▶ **Document section**:
"""
Questions of faith for semi-egalitarians

Questions of faith for semi-egalitarians

USA Today has an editorial written by David P Gushee in which Mr. Gushee challenges complementarians that they are actually semi-egalitarians and they should be willing to openly acknowledge this.  Gushee says that he writes about this issue as a moderate evangelical Christian.

Gushee writes that there are many theologically conservative Christians who accept Sarah Palin as the Republical vice presidential nominee.  Yet at the same time:

…at the local church level many congregations would not accept Palin or any other woman even as associate pastor, or deacon, or youth minister or Sunday school teacher in a gender-mixed classroom.  The most conservative would not consider it appropriate for her to stand behind a pulpit and preach a sermon, or teach from the Bible, or lead a praise chorus, or offer a prayer, unless her audience consisted entirely of women or children.

He notes that even CBMW (Council on Biblical Manhood and Womanhood) who Gushee calls “an influential advocacy group” and who are against women teaching men in the church, have no problem in allowing for a woman to serve as vice president of the country.  CBMW has replied to the article welcoming Gushee’s questions:

Dr. Gushee is the Distinguished University Professor of Christian Ethics at Mercer University and challenges complementarians with many questions in the September 15, 2008 issue of USA Today.
"""
▶ **Data provided**:
"""
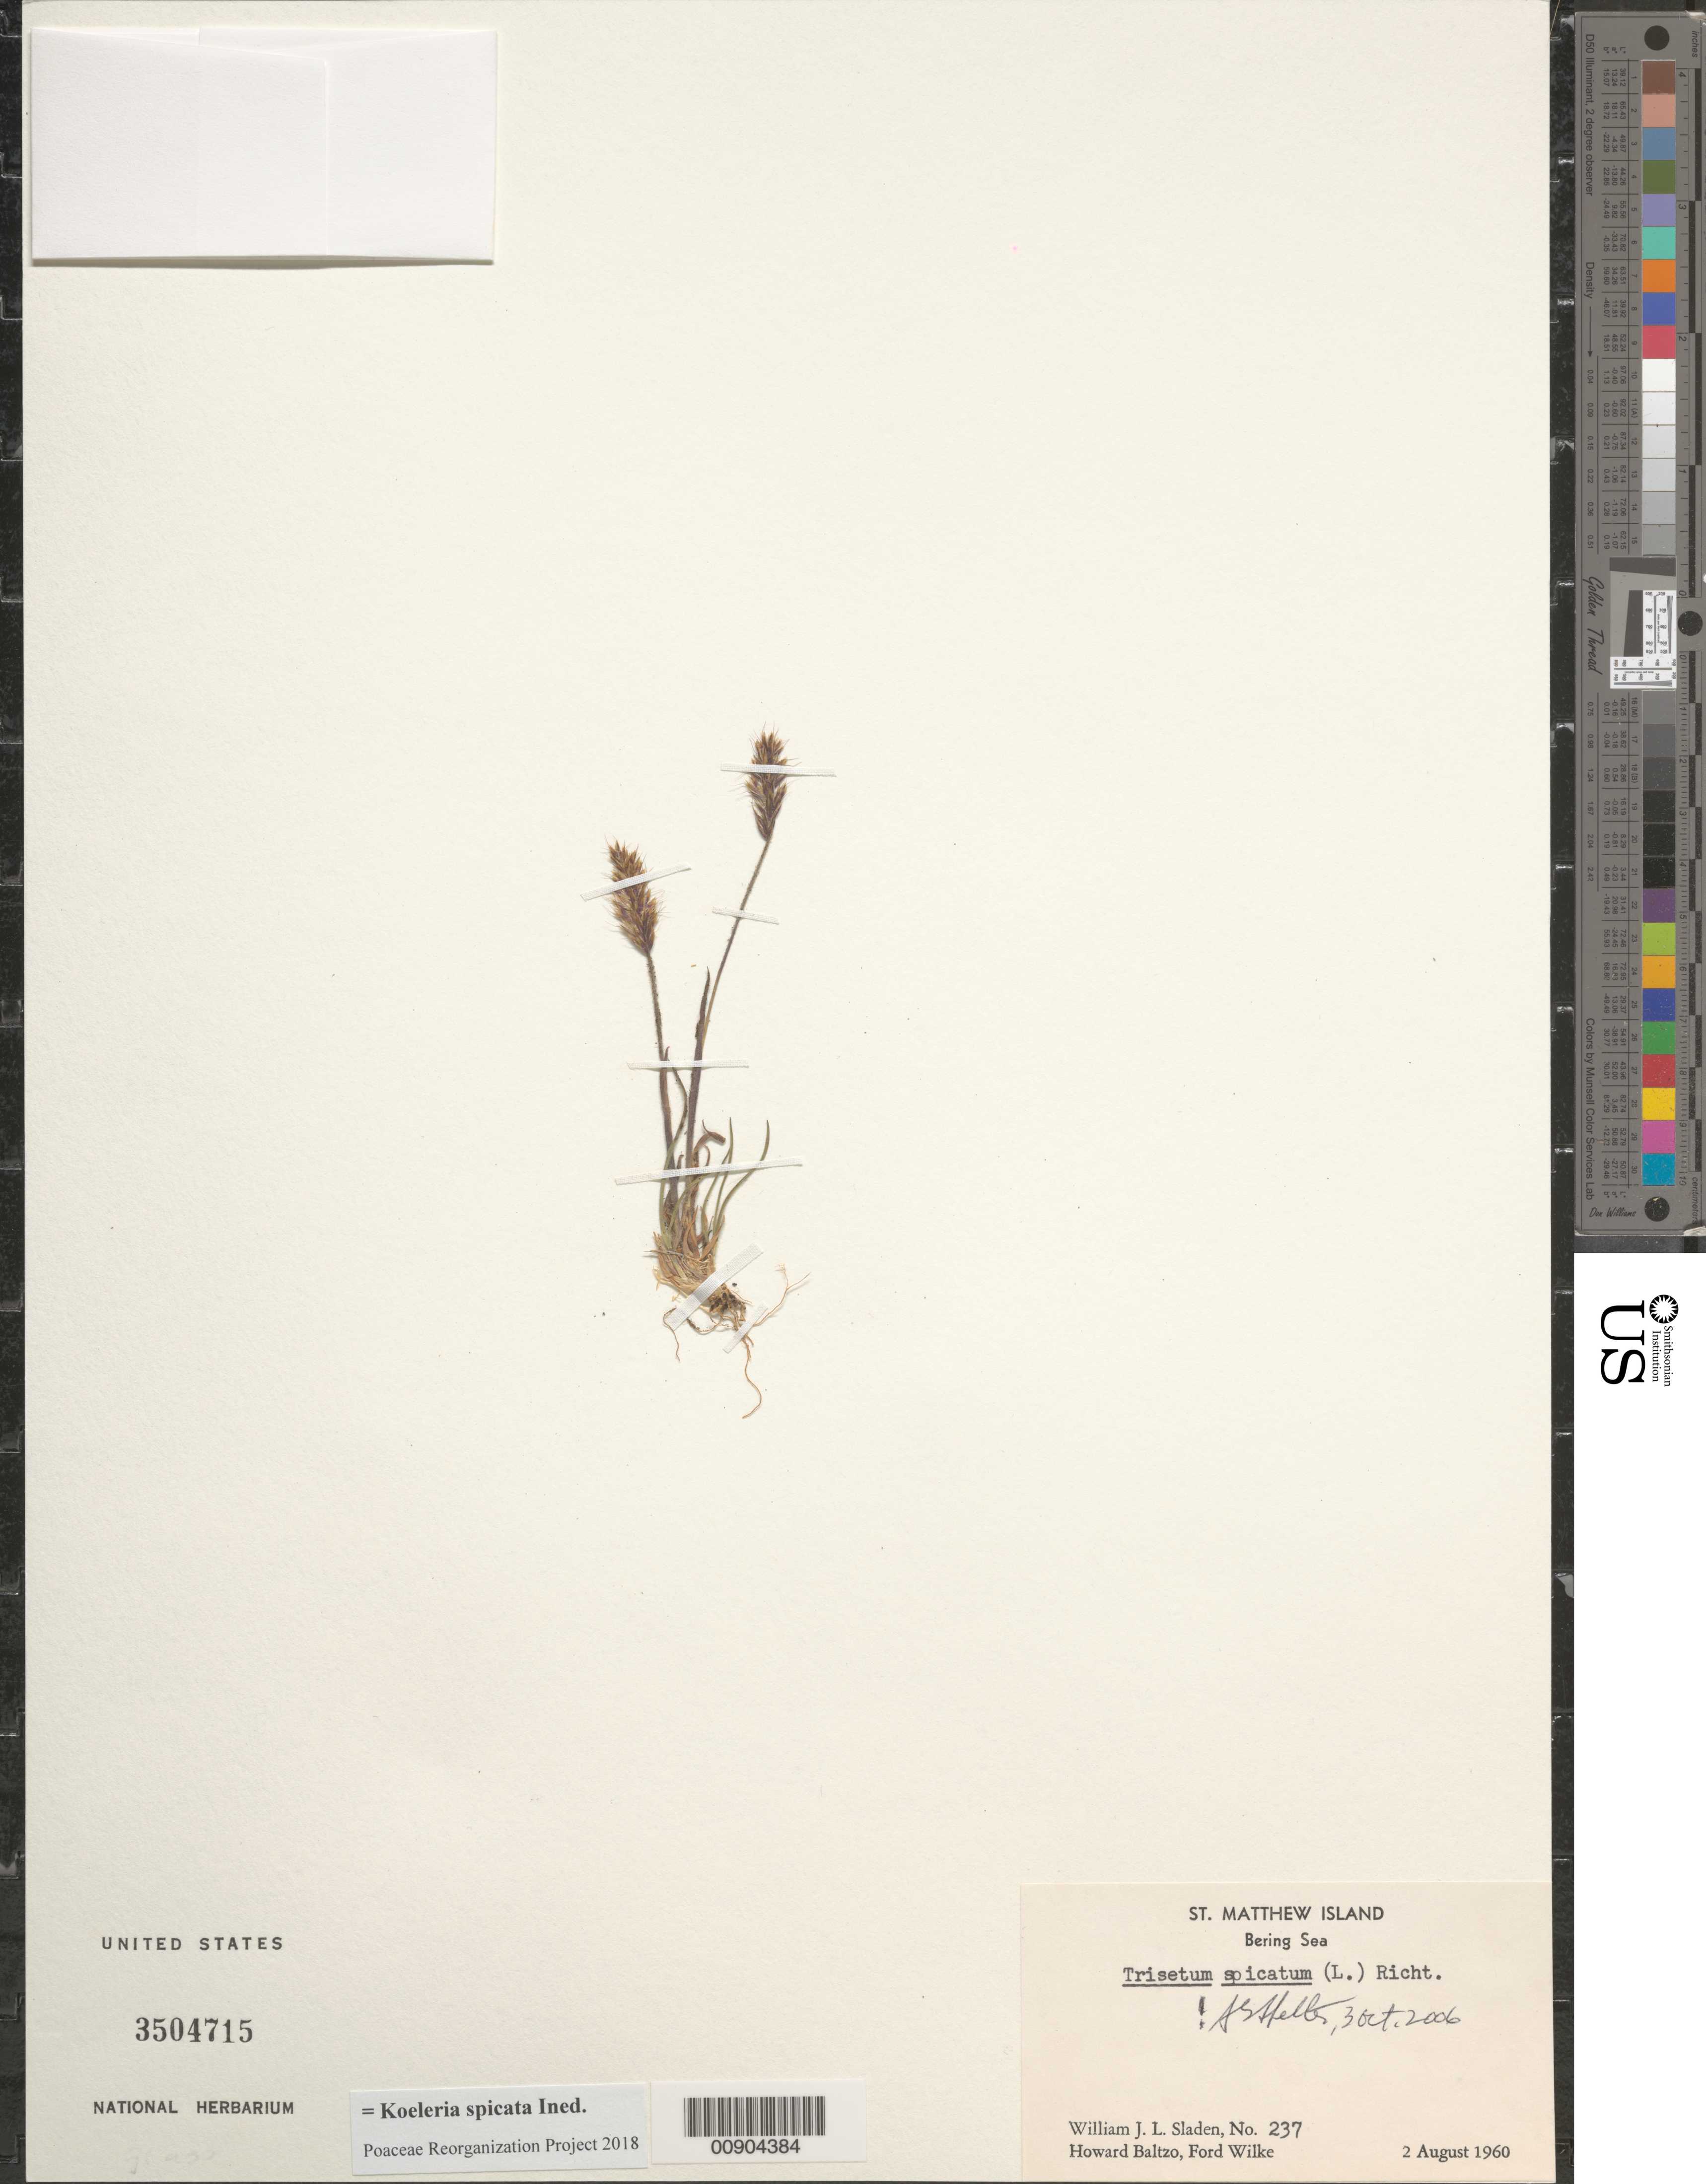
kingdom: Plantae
"""
▶ **Task details**:
Can you copy out, word for word, the part of the post on semi-egalitarians that opens with the words containing "USA Today has" and closes with "women or children."? The lines above aren't needed here.

▶ **Exercise output**:
USA Today has an editorial written by David P Gushee in which Mr. Gushee challenges complementarians that they are actually semi-egalitarians and they should be willing to openly acknowledge this.  Gushee says that he writes about this issue as a moderate evangelical Christian.

Gushee writes that there are many theologically conservative Christians who accept Sarah Palin as the Republical vice presidential nominee.  Yet at the same time:

…at the local church level many congregations would not accept Palin or any other woman even as associate pastor, or deacon, or youth minister or Sunday school teacher in a gender-mixed classroom.  The most conservative would not consider it appropriate for her to stand behind a pulpit and preach a sermon, or teach from the Bible, or lead a praise chorus, or offer a prayer, unless her audience consisted entirely of women or children.